- TASK OBJECTIVE
Scan the entries that follow and give only the number of lines containing "KiCad".

- DATA FOR ANALYSIS
--------------------------------

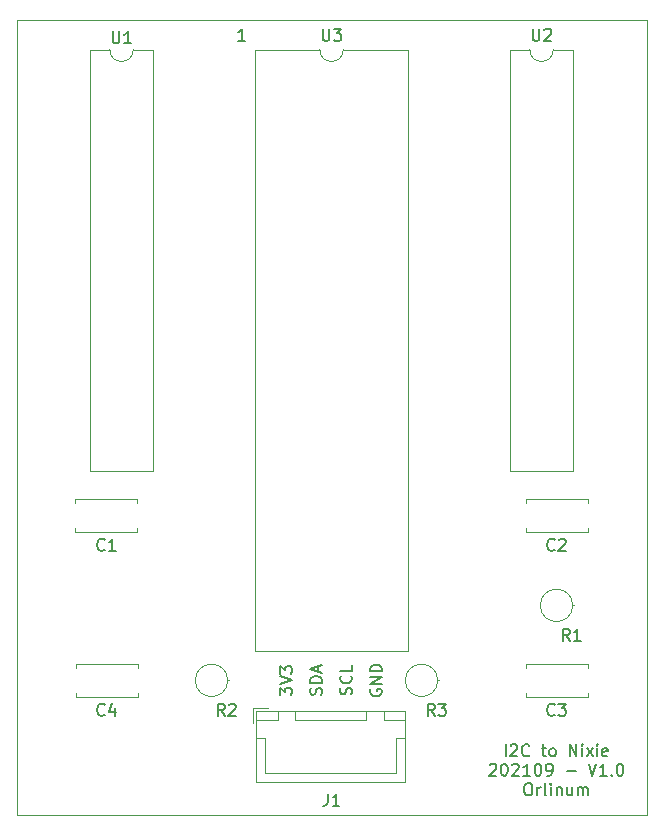
<source format=gbr>
G04 #@! TF.GenerationSoftware,KiCad,Pcbnew,5.1.5+dfsg1-2build2*
G04 #@! TF.CreationDate,2021-09-07T14:08:06+02:00*
G04 #@! TF.ProjectId,Adaptateur_I2C,41646170-7461-4746-9575-725f4932432e,1*
G04 #@! TF.SameCoordinates,Original*
G04 #@! TF.FileFunction,Legend,Top*
G04 #@! TF.FilePolarity,Positive*
%FSLAX46Y46*%
G04 Gerber Fmt 4.6, Leading zero omitted, Abs format (unit mm)*
G04 Created by KiCad (PCBNEW 5.1.5+dfsg1-2build2) date 2021-09-07 14:08:06*
%MOMM*%
%LPD*%
G04 APERTURE LIST*
%ADD10C,0.150000*%
%ADD11C,0.120000*%
G04 APERTURE END LIST*
D10*
X206025714Y-71572380D02*
X205454285Y-71572380D01*
X205740000Y-71572380D02*
X205740000Y-70572380D01*
X205644761Y-70715238D01*
X205549523Y-70810476D01*
X205454285Y-70858095D01*
X216670000Y-126491904D02*
X216622380Y-126587142D01*
X216622380Y-126730000D01*
X216670000Y-126872857D01*
X216765238Y-126968095D01*
X216860476Y-127015714D01*
X217050952Y-127063333D01*
X217193809Y-127063333D01*
X217384285Y-127015714D01*
X217479523Y-126968095D01*
X217574761Y-126872857D01*
X217622380Y-126730000D01*
X217622380Y-126634761D01*
X217574761Y-126491904D01*
X217527142Y-126444285D01*
X217193809Y-126444285D01*
X217193809Y-126634761D01*
X217622380Y-126015714D02*
X216622380Y-126015714D01*
X217622380Y-125444285D01*
X216622380Y-125444285D01*
X217622380Y-124968095D02*
X216622380Y-124968095D01*
X216622380Y-124730000D01*
X216670000Y-124587142D01*
X216765238Y-124491904D01*
X216860476Y-124444285D01*
X217050952Y-124396666D01*
X217193809Y-124396666D01*
X217384285Y-124444285D01*
X217479523Y-124491904D01*
X217574761Y-124587142D01*
X217622380Y-124730000D01*
X217622380Y-124968095D01*
X215034761Y-126920476D02*
X215082380Y-126777619D01*
X215082380Y-126539523D01*
X215034761Y-126444285D01*
X214987142Y-126396666D01*
X214891904Y-126349047D01*
X214796666Y-126349047D01*
X214701428Y-126396666D01*
X214653809Y-126444285D01*
X214606190Y-126539523D01*
X214558571Y-126730000D01*
X214510952Y-126825238D01*
X214463333Y-126872857D01*
X214368095Y-126920476D01*
X214272857Y-126920476D01*
X214177619Y-126872857D01*
X214130000Y-126825238D01*
X214082380Y-126730000D01*
X214082380Y-126491904D01*
X214130000Y-126349047D01*
X214987142Y-125349047D02*
X215034761Y-125396666D01*
X215082380Y-125539523D01*
X215082380Y-125634761D01*
X215034761Y-125777619D01*
X214939523Y-125872857D01*
X214844285Y-125920476D01*
X214653809Y-125968095D01*
X214510952Y-125968095D01*
X214320476Y-125920476D01*
X214225238Y-125872857D01*
X214130000Y-125777619D01*
X214082380Y-125634761D01*
X214082380Y-125539523D01*
X214130000Y-125396666D01*
X214177619Y-125349047D01*
X215082380Y-124444285D02*
X215082380Y-124920476D01*
X214082380Y-124920476D01*
X212494761Y-126944285D02*
X212542380Y-126801428D01*
X212542380Y-126563333D01*
X212494761Y-126468095D01*
X212447142Y-126420476D01*
X212351904Y-126372857D01*
X212256666Y-126372857D01*
X212161428Y-126420476D01*
X212113809Y-126468095D01*
X212066190Y-126563333D01*
X212018571Y-126753809D01*
X211970952Y-126849047D01*
X211923333Y-126896666D01*
X211828095Y-126944285D01*
X211732857Y-126944285D01*
X211637619Y-126896666D01*
X211590000Y-126849047D01*
X211542380Y-126753809D01*
X211542380Y-126515714D01*
X211590000Y-126372857D01*
X212542380Y-125944285D02*
X211542380Y-125944285D01*
X211542380Y-125706190D01*
X211590000Y-125563333D01*
X211685238Y-125468095D01*
X211780476Y-125420476D01*
X211970952Y-125372857D01*
X212113809Y-125372857D01*
X212304285Y-125420476D01*
X212399523Y-125468095D01*
X212494761Y-125563333D01*
X212542380Y-125706190D01*
X212542380Y-125944285D01*
X212256666Y-124991904D02*
X212256666Y-124515714D01*
X212542380Y-125087142D02*
X211542380Y-124753809D01*
X212542380Y-124420476D01*
X209002380Y-126968095D02*
X209002380Y-126349047D01*
X209383333Y-126682380D01*
X209383333Y-126539523D01*
X209430952Y-126444285D01*
X209478571Y-126396666D01*
X209573809Y-126349047D01*
X209811904Y-126349047D01*
X209907142Y-126396666D01*
X209954761Y-126444285D01*
X210002380Y-126539523D01*
X210002380Y-126825238D01*
X209954761Y-126920476D01*
X209907142Y-126968095D01*
X209002380Y-126063333D02*
X210002380Y-125730000D01*
X209002380Y-125396666D01*
X209002380Y-125158571D02*
X209002380Y-124539523D01*
X209383333Y-124872857D01*
X209383333Y-124730000D01*
X209430952Y-124634761D01*
X209478571Y-124587142D01*
X209573809Y-124539523D01*
X209811904Y-124539523D01*
X209907142Y-124587142D01*
X209954761Y-124634761D01*
X210002380Y-124730000D01*
X210002380Y-125015714D01*
X209954761Y-125110952D01*
X209907142Y-125158571D01*
X228100476Y-132152380D02*
X228100476Y-131152380D01*
X228529047Y-131247619D02*
X228576666Y-131200000D01*
X228671904Y-131152380D01*
X228910000Y-131152380D01*
X229005238Y-131200000D01*
X229052857Y-131247619D01*
X229100476Y-131342857D01*
X229100476Y-131438095D01*
X229052857Y-131580952D01*
X228481428Y-132152380D01*
X229100476Y-132152380D01*
X230100476Y-132057142D02*
X230052857Y-132104761D01*
X229910000Y-132152380D01*
X229814761Y-132152380D01*
X229671904Y-132104761D01*
X229576666Y-132009523D01*
X229529047Y-131914285D01*
X229481428Y-131723809D01*
X229481428Y-131580952D01*
X229529047Y-131390476D01*
X229576666Y-131295238D01*
X229671904Y-131200000D01*
X229814761Y-131152380D01*
X229910000Y-131152380D01*
X230052857Y-131200000D01*
X230100476Y-131247619D01*
X231148095Y-131485714D02*
X231529047Y-131485714D01*
X231290952Y-131152380D02*
X231290952Y-132009523D01*
X231338571Y-132104761D01*
X231433809Y-132152380D01*
X231529047Y-132152380D01*
X232005238Y-132152380D02*
X231910000Y-132104761D01*
X231862380Y-132057142D01*
X231814761Y-131961904D01*
X231814761Y-131676190D01*
X231862380Y-131580952D01*
X231910000Y-131533333D01*
X232005238Y-131485714D01*
X232148095Y-131485714D01*
X232243333Y-131533333D01*
X232290952Y-131580952D01*
X232338571Y-131676190D01*
X232338571Y-131961904D01*
X232290952Y-132057142D01*
X232243333Y-132104761D01*
X232148095Y-132152380D01*
X232005238Y-132152380D01*
X233529047Y-132152380D02*
X233529047Y-131152380D01*
X234100476Y-132152380D01*
X234100476Y-131152380D01*
X234576666Y-132152380D02*
X234576666Y-131485714D01*
X234576666Y-131152380D02*
X234529047Y-131200000D01*
X234576666Y-131247619D01*
X234624285Y-131200000D01*
X234576666Y-131152380D01*
X234576666Y-131247619D01*
X234957619Y-132152380D02*
X235481428Y-131485714D01*
X234957619Y-131485714D02*
X235481428Y-132152380D01*
X235862380Y-132152380D02*
X235862380Y-131485714D01*
X235862380Y-131152380D02*
X235814761Y-131200000D01*
X235862380Y-131247619D01*
X235910000Y-131200000D01*
X235862380Y-131152380D01*
X235862380Y-131247619D01*
X236719523Y-132104761D02*
X236624285Y-132152380D01*
X236433809Y-132152380D01*
X236338571Y-132104761D01*
X236290952Y-132009523D01*
X236290952Y-131628571D01*
X236338571Y-131533333D01*
X236433809Y-131485714D01*
X236624285Y-131485714D01*
X236719523Y-131533333D01*
X236767142Y-131628571D01*
X236767142Y-131723809D01*
X236290952Y-131819047D01*
X226743333Y-132897619D02*
X226790952Y-132850000D01*
X226886190Y-132802380D01*
X227124285Y-132802380D01*
X227219523Y-132850000D01*
X227267142Y-132897619D01*
X227314761Y-132992857D01*
X227314761Y-133088095D01*
X227267142Y-133230952D01*
X226695714Y-133802380D01*
X227314761Y-133802380D01*
X227933809Y-132802380D02*
X228029047Y-132802380D01*
X228124285Y-132850000D01*
X228171904Y-132897619D01*
X228219523Y-132992857D01*
X228267142Y-133183333D01*
X228267142Y-133421428D01*
X228219523Y-133611904D01*
X228171904Y-133707142D01*
X228124285Y-133754761D01*
X228029047Y-133802380D01*
X227933809Y-133802380D01*
X227838571Y-133754761D01*
X227790952Y-133707142D01*
X227743333Y-133611904D01*
X227695714Y-133421428D01*
X227695714Y-133183333D01*
X227743333Y-132992857D01*
X227790952Y-132897619D01*
X227838571Y-132850000D01*
X227933809Y-132802380D01*
X228648095Y-132897619D02*
X228695714Y-132850000D01*
X228790952Y-132802380D01*
X229029047Y-132802380D01*
X229124285Y-132850000D01*
X229171904Y-132897619D01*
X229219523Y-132992857D01*
X229219523Y-133088095D01*
X229171904Y-133230952D01*
X228600476Y-133802380D01*
X229219523Y-133802380D01*
X230171904Y-133802380D02*
X229600476Y-133802380D01*
X229886190Y-133802380D02*
X229886190Y-132802380D01*
X229790952Y-132945238D01*
X229695714Y-133040476D01*
X229600476Y-133088095D01*
X230790952Y-132802380D02*
X230886190Y-132802380D01*
X230981428Y-132850000D01*
X231029047Y-132897619D01*
X231076666Y-132992857D01*
X231124285Y-133183333D01*
X231124285Y-133421428D01*
X231076666Y-133611904D01*
X231029047Y-133707142D01*
X230981428Y-133754761D01*
X230886190Y-133802380D01*
X230790952Y-133802380D01*
X230695714Y-133754761D01*
X230648095Y-133707142D01*
X230600476Y-133611904D01*
X230552857Y-133421428D01*
X230552857Y-133183333D01*
X230600476Y-132992857D01*
X230648095Y-132897619D01*
X230695714Y-132850000D01*
X230790952Y-132802380D01*
X231600476Y-133802380D02*
X231790952Y-133802380D01*
X231886190Y-133754761D01*
X231933809Y-133707142D01*
X232029047Y-133564285D01*
X232076666Y-133373809D01*
X232076666Y-132992857D01*
X232029047Y-132897619D01*
X231981428Y-132850000D01*
X231886190Y-132802380D01*
X231695714Y-132802380D01*
X231600476Y-132850000D01*
X231552857Y-132897619D01*
X231505238Y-132992857D01*
X231505238Y-133230952D01*
X231552857Y-133326190D01*
X231600476Y-133373809D01*
X231695714Y-133421428D01*
X231886190Y-133421428D01*
X231981428Y-133373809D01*
X232029047Y-133326190D01*
X232076666Y-133230952D01*
X233267142Y-133421428D02*
X234029047Y-133421428D01*
X235124285Y-132802380D02*
X235457619Y-133802380D01*
X235790952Y-132802380D01*
X236648095Y-133802380D02*
X236076666Y-133802380D01*
X236362380Y-133802380D02*
X236362380Y-132802380D01*
X236267142Y-132945238D01*
X236171904Y-133040476D01*
X236076666Y-133088095D01*
X237076666Y-133707142D02*
X237124285Y-133754761D01*
X237076666Y-133802380D01*
X237029047Y-133754761D01*
X237076666Y-133707142D01*
X237076666Y-133802380D01*
X237743333Y-132802380D02*
X237838571Y-132802380D01*
X237933809Y-132850000D01*
X237981428Y-132897619D01*
X238029047Y-132992857D01*
X238076666Y-133183333D01*
X238076666Y-133421428D01*
X238029047Y-133611904D01*
X237981428Y-133707142D01*
X237933809Y-133754761D01*
X237838571Y-133802380D01*
X237743333Y-133802380D01*
X237648095Y-133754761D01*
X237600476Y-133707142D01*
X237552857Y-133611904D01*
X237505238Y-133421428D01*
X237505238Y-133183333D01*
X237552857Y-132992857D01*
X237600476Y-132897619D01*
X237648095Y-132850000D01*
X237743333Y-132802380D01*
X229933809Y-134452380D02*
X230124285Y-134452380D01*
X230219523Y-134500000D01*
X230314761Y-134595238D01*
X230362380Y-134785714D01*
X230362380Y-135119047D01*
X230314761Y-135309523D01*
X230219523Y-135404761D01*
X230124285Y-135452380D01*
X229933809Y-135452380D01*
X229838571Y-135404761D01*
X229743333Y-135309523D01*
X229695714Y-135119047D01*
X229695714Y-134785714D01*
X229743333Y-134595238D01*
X229838571Y-134500000D01*
X229933809Y-134452380D01*
X230790952Y-135452380D02*
X230790952Y-134785714D01*
X230790952Y-134976190D02*
X230838571Y-134880952D01*
X230886190Y-134833333D01*
X230981428Y-134785714D01*
X231076666Y-134785714D01*
X231552857Y-135452380D02*
X231457619Y-135404761D01*
X231410000Y-135309523D01*
X231410000Y-134452380D01*
X231933809Y-135452380D02*
X231933809Y-134785714D01*
X231933809Y-134452380D02*
X231886190Y-134500000D01*
X231933809Y-134547619D01*
X231981428Y-134500000D01*
X231933809Y-134452380D01*
X231933809Y-134547619D01*
X232410000Y-134785714D02*
X232410000Y-135452380D01*
X232410000Y-134880952D02*
X232457619Y-134833333D01*
X232552857Y-134785714D01*
X232695714Y-134785714D01*
X232790952Y-134833333D01*
X232838571Y-134928571D01*
X232838571Y-135452380D01*
X233743333Y-134785714D02*
X233743333Y-135452380D01*
X233314761Y-134785714D02*
X233314761Y-135309523D01*
X233362380Y-135404761D01*
X233457619Y-135452380D01*
X233600476Y-135452380D01*
X233695714Y-135404761D01*
X233743333Y-135357142D01*
X234219523Y-135452380D02*
X234219523Y-134785714D01*
X234219523Y-134880952D02*
X234267142Y-134833333D01*
X234362380Y-134785714D01*
X234505238Y-134785714D01*
X234600476Y-134833333D01*
X234648095Y-134928571D01*
X234648095Y-135452380D01*
X234648095Y-134928571D02*
X234695714Y-134833333D01*
X234790952Y-134785714D01*
X234933809Y-134785714D01*
X235029047Y-134833333D01*
X235076666Y-134928571D01*
X235076666Y-135452380D01*
D11*
X186690000Y-137160000D02*
X186690000Y-69850000D01*
X240030000Y-137160000D02*
X186690000Y-137160000D01*
X240030000Y-69850000D02*
X240030000Y-137160000D01*
X186690000Y-69850000D02*
X240030000Y-69850000D01*
X191730000Y-124675000D02*
X191730000Y-124360000D01*
X191730000Y-127100000D02*
X191730000Y-126785000D01*
X196970000Y-124675000D02*
X196970000Y-124360000D01*
X196970000Y-127100000D02*
X196970000Y-126785000D01*
X196970000Y-124360000D02*
X191730000Y-124360000D01*
X196970000Y-127100000D02*
X191730000Y-127100000D01*
X206700000Y-128060000D02*
X206700000Y-129310000D01*
X207950000Y-128060000D02*
X206700000Y-128060000D01*
X218850000Y-133560000D02*
X213300000Y-133560000D01*
X218850000Y-130610000D02*
X218850000Y-133560000D01*
X219600000Y-130610000D02*
X218850000Y-130610000D01*
X207750000Y-133560000D02*
X213300000Y-133560000D01*
X207750000Y-130610000D02*
X207750000Y-133560000D01*
X207000000Y-130610000D02*
X207750000Y-130610000D01*
X219600000Y-128360000D02*
X217800000Y-128360000D01*
X219600000Y-129110000D02*
X219600000Y-128360000D01*
X217800000Y-129110000D02*
X219600000Y-129110000D01*
X217800000Y-128360000D02*
X217800000Y-129110000D01*
X208800000Y-128360000D02*
X207000000Y-128360000D01*
X208800000Y-129110000D02*
X208800000Y-128360000D01*
X207000000Y-129110000D02*
X208800000Y-129110000D01*
X207000000Y-128360000D02*
X207000000Y-129110000D01*
X216300000Y-128360000D02*
X210300000Y-128360000D01*
X216300000Y-129110000D02*
X216300000Y-128360000D01*
X210300000Y-129110000D02*
X216300000Y-129110000D01*
X210300000Y-128360000D02*
X210300000Y-129110000D01*
X219610000Y-128350000D02*
X206990000Y-128350000D01*
X219610000Y-134320000D02*
X219610000Y-128350000D01*
X206990000Y-134320000D02*
X219610000Y-134320000D01*
X206990000Y-128350000D02*
X206990000Y-134320000D01*
X219820000Y-72330000D02*
X214360000Y-72330000D01*
X219820000Y-123250000D02*
X219820000Y-72330000D01*
X206900000Y-123250000D02*
X219820000Y-123250000D01*
X206900000Y-72330000D02*
X206900000Y-123250000D01*
X212360000Y-72330000D02*
X206900000Y-72330000D01*
X214360000Y-72330000D02*
G75*
G02X212360000Y-72330000I-1000000J0D01*
G01*
X233790000Y-72330000D02*
X232140000Y-72330000D01*
X233790000Y-108010000D02*
X233790000Y-72330000D01*
X228490000Y-108010000D02*
X233790000Y-108010000D01*
X228490000Y-72330000D02*
X228490000Y-108010000D01*
X230140000Y-72330000D02*
X228490000Y-72330000D01*
X232140000Y-72330000D02*
G75*
G02X230140000Y-72330000I-1000000J0D01*
G01*
X198230000Y-72330000D02*
X196580000Y-72330000D01*
X198230000Y-108010000D02*
X198230000Y-72330000D01*
X192930000Y-108010000D02*
X198230000Y-108010000D01*
X192930000Y-72330000D02*
X192930000Y-108010000D01*
X194580000Y-72330000D02*
X192930000Y-72330000D01*
X196580000Y-72330000D02*
G75*
G02X194580000Y-72330000I-1000000J0D01*
G01*
X222350000Y-125730000D02*
X222420000Y-125730000D01*
X222350000Y-125730000D02*
G75*
G03X222350000Y-125730000I-1370000J0D01*
G01*
X204570000Y-125730000D02*
X204640000Y-125730000D01*
X204570000Y-125730000D02*
G75*
G03X204570000Y-125730000I-1370000J0D01*
G01*
X233780000Y-119380000D02*
X233850000Y-119380000D01*
X233780000Y-119380000D02*
G75*
G03X233780000Y-119380000I-1370000J0D01*
G01*
X229830000Y-124675000D02*
X229830000Y-124360000D01*
X229830000Y-127100000D02*
X229830000Y-126785000D01*
X235070000Y-124675000D02*
X235070000Y-124360000D01*
X235070000Y-127100000D02*
X235070000Y-126785000D01*
X235070000Y-124360000D02*
X229830000Y-124360000D01*
X235070000Y-127100000D02*
X229830000Y-127100000D01*
X229830000Y-110705000D02*
X229830000Y-110390000D01*
X229830000Y-113130000D02*
X229830000Y-112815000D01*
X235070000Y-110705000D02*
X235070000Y-110390000D01*
X235070000Y-113130000D02*
X235070000Y-112815000D01*
X235070000Y-110390000D02*
X229830000Y-110390000D01*
X235070000Y-113130000D02*
X229830000Y-113130000D01*
X196890000Y-112815000D02*
X196890000Y-113130000D01*
X196890000Y-110390000D02*
X196890000Y-110705000D01*
X191650000Y-112815000D02*
X191650000Y-113130000D01*
X191650000Y-110390000D02*
X191650000Y-110705000D01*
X191650000Y-113130000D02*
X196890000Y-113130000D01*
X191650000Y-110390000D02*
X196890000Y-110390000D01*
D10*
X194143333Y-128627142D02*
X194095714Y-128674761D01*
X193952857Y-128722380D01*
X193857619Y-128722380D01*
X193714761Y-128674761D01*
X193619523Y-128579523D01*
X193571904Y-128484285D01*
X193524285Y-128293809D01*
X193524285Y-128150952D01*
X193571904Y-127960476D01*
X193619523Y-127865238D01*
X193714761Y-127770000D01*
X193857619Y-127722380D01*
X193952857Y-127722380D01*
X194095714Y-127770000D01*
X194143333Y-127817619D01*
X195000476Y-128055714D02*
X195000476Y-128722380D01*
X194762380Y-127674761D02*
X194524285Y-128389047D01*
X195143333Y-128389047D01*
X213026666Y-135342380D02*
X213026666Y-136056666D01*
X212979047Y-136199523D01*
X212883809Y-136294761D01*
X212740952Y-136342380D01*
X212645714Y-136342380D01*
X214026666Y-136342380D02*
X213455238Y-136342380D01*
X213740952Y-136342380D02*
X213740952Y-135342380D01*
X213645714Y-135485238D01*
X213550476Y-135580476D01*
X213455238Y-135628095D01*
X212598095Y-70572380D02*
X212598095Y-71381904D01*
X212645714Y-71477142D01*
X212693333Y-71524761D01*
X212788571Y-71572380D01*
X212979047Y-71572380D01*
X213074285Y-71524761D01*
X213121904Y-71477142D01*
X213169523Y-71381904D01*
X213169523Y-70572380D01*
X213550476Y-70572380D02*
X214169523Y-70572380D01*
X213836190Y-70953333D01*
X213979047Y-70953333D01*
X214074285Y-71000952D01*
X214121904Y-71048571D01*
X214169523Y-71143809D01*
X214169523Y-71381904D01*
X214121904Y-71477142D01*
X214074285Y-71524761D01*
X213979047Y-71572380D01*
X213693333Y-71572380D01*
X213598095Y-71524761D01*
X213550476Y-71477142D01*
X230378095Y-70572380D02*
X230378095Y-71381904D01*
X230425714Y-71477142D01*
X230473333Y-71524761D01*
X230568571Y-71572380D01*
X230759047Y-71572380D01*
X230854285Y-71524761D01*
X230901904Y-71477142D01*
X230949523Y-71381904D01*
X230949523Y-70572380D01*
X231378095Y-70667619D02*
X231425714Y-70620000D01*
X231520952Y-70572380D01*
X231759047Y-70572380D01*
X231854285Y-70620000D01*
X231901904Y-70667619D01*
X231949523Y-70762857D01*
X231949523Y-70858095D01*
X231901904Y-71000952D01*
X231330476Y-71572380D01*
X231949523Y-71572380D01*
X194818095Y-70782380D02*
X194818095Y-71591904D01*
X194865714Y-71687142D01*
X194913333Y-71734761D01*
X195008571Y-71782380D01*
X195199047Y-71782380D01*
X195294285Y-71734761D01*
X195341904Y-71687142D01*
X195389523Y-71591904D01*
X195389523Y-70782380D01*
X196389523Y-71782380D02*
X195818095Y-71782380D01*
X196103809Y-71782380D02*
X196103809Y-70782380D01*
X196008571Y-70925238D01*
X195913333Y-71020476D01*
X195818095Y-71068095D01*
X222083333Y-128722380D02*
X221750000Y-128246190D01*
X221511904Y-128722380D02*
X221511904Y-127722380D01*
X221892857Y-127722380D01*
X221988095Y-127770000D01*
X222035714Y-127817619D01*
X222083333Y-127912857D01*
X222083333Y-128055714D01*
X222035714Y-128150952D01*
X221988095Y-128198571D01*
X221892857Y-128246190D01*
X221511904Y-128246190D01*
X222416666Y-127722380D02*
X223035714Y-127722380D01*
X222702380Y-128103333D01*
X222845238Y-128103333D01*
X222940476Y-128150952D01*
X222988095Y-128198571D01*
X223035714Y-128293809D01*
X223035714Y-128531904D01*
X222988095Y-128627142D01*
X222940476Y-128674761D01*
X222845238Y-128722380D01*
X222559523Y-128722380D01*
X222464285Y-128674761D01*
X222416666Y-128627142D01*
X204303333Y-128722380D02*
X203970000Y-128246190D01*
X203731904Y-128722380D02*
X203731904Y-127722380D01*
X204112857Y-127722380D01*
X204208095Y-127770000D01*
X204255714Y-127817619D01*
X204303333Y-127912857D01*
X204303333Y-128055714D01*
X204255714Y-128150952D01*
X204208095Y-128198571D01*
X204112857Y-128246190D01*
X203731904Y-128246190D01*
X204684285Y-127817619D02*
X204731904Y-127770000D01*
X204827142Y-127722380D01*
X205065238Y-127722380D01*
X205160476Y-127770000D01*
X205208095Y-127817619D01*
X205255714Y-127912857D01*
X205255714Y-128008095D01*
X205208095Y-128150952D01*
X204636666Y-128722380D01*
X205255714Y-128722380D01*
X233513333Y-122372380D02*
X233180000Y-121896190D01*
X232941904Y-122372380D02*
X232941904Y-121372380D01*
X233322857Y-121372380D01*
X233418095Y-121420000D01*
X233465714Y-121467619D01*
X233513333Y-121562857D01*
X233513333Y-121705714D01*
X233465714Y-121800952D01*
X233418095Y-121848571D01*
X233322857Y-121896190D01*
X232941904Y-121896190D01*
X234465714Y-122372380D02*
X233894285Y-122372380D01*
X234180000Y-122372380D02*
X234180000Y-121372380D01*
X234084761Y-121515238D01*
X233989523Y-121610476D01*
X233894285Y-121658095D01*
X232243333Y-128627142D02*
X232195714Y-128674761D01*
X232052857Y-128722380D01*
X231957619Y-128722380D01*
X231814761Y-128674761D01*
X231719523Y-128579523D01*
X231671904Y-128484285D01*
X231624285Y-128293809D01*
X231624285Y-128150952D01*
X231671904Y-127960476D01*
X231719523Y-127865238D01*
X231814761Y-127770000D01*
X231957619Y-127722380D01*
X232052857Y-127722380D01*
X232195714Y-127770000D01*
X232243333Y-127817619D01*
X232576666Y-127722380D02*
X233195714Y-127722380D01*
X232862380Y-128103333D01*
X233005238Y-128103333D01*
X233100476Y-128150952D01*
X233148095Y-128198571D01*
X233195714Y-128293809D01*
X233195714Y-128531904D01*
X233148095Y-128627142D01*
X233100476Y-128674761D01*
X233005238Y-128722380D01*
X232719523Y-128722380D01*
X232624285Y-128674761D01*
X232576666Y-128627142D01*
X232243333Y-114657142D02*
X232195714Y-114704761D01*
X232052857Y-114752380D01*
X231957619Y-114752380D01*
X231814761Y-114704761D01*
X231719523Y-114609523D01*
X231671904Y-114514285D01*
X231624285Y-114323809D01*
X231624285Y-114180952D01*
X231671904Y-113990476D01*
X231719523Y-113895238D01*
X231814761Y-113800000D01*
X231957619Y-113752380D01*
X232052857Y-113752380D01*
X232195714Y-113800000D01*
X232243333Y-113847619D01*
X232624285Y-113847619D02*
X232671904Y-113800000D01*
X232767142Y-113752380D01*
X233005238Y-113752380D01*
X233100476Y-113800000D01*
X233148095Y-113847619D01*
X233195714Y-113942857D01*
X233195714Y-114038095D01*
X233148095Y-114180952D01*
X232576666Y-114752380D01*
X233195714Y-114752380D01*
X194143333Y-114657142D02*
X194095714Y-114704761D01*
X193952857Y-114752380D01*
X193857619Y-114752380D01*
X193714761Y-114704761D01*
X193619523Y-114609523D01*
X193571904Y-114514285D01*
X193524285Y-114323809D01*
X193524285Y-114180952D01*
X193571904Y-113990476D01*
X193619523Y-113895238D01*
X193714761Y-113800000D01*
X193857619Y-113752380D01*
X193952857Y-113752380D01*
X194095714Y-113800000D01*
X194143333Y-113847619D01*
X195095714Y-114752380D02*
X194524285Y-114752380D01*
X194810000Y-114752380D02*
X194810000Y-113752380D01*
X194714761Y-113895238D01*
X194619523Y-113990476D01*
X194524285Y-114038095D01*
M02*

</source>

--------------------------------

- WRITTEN ANSWER
2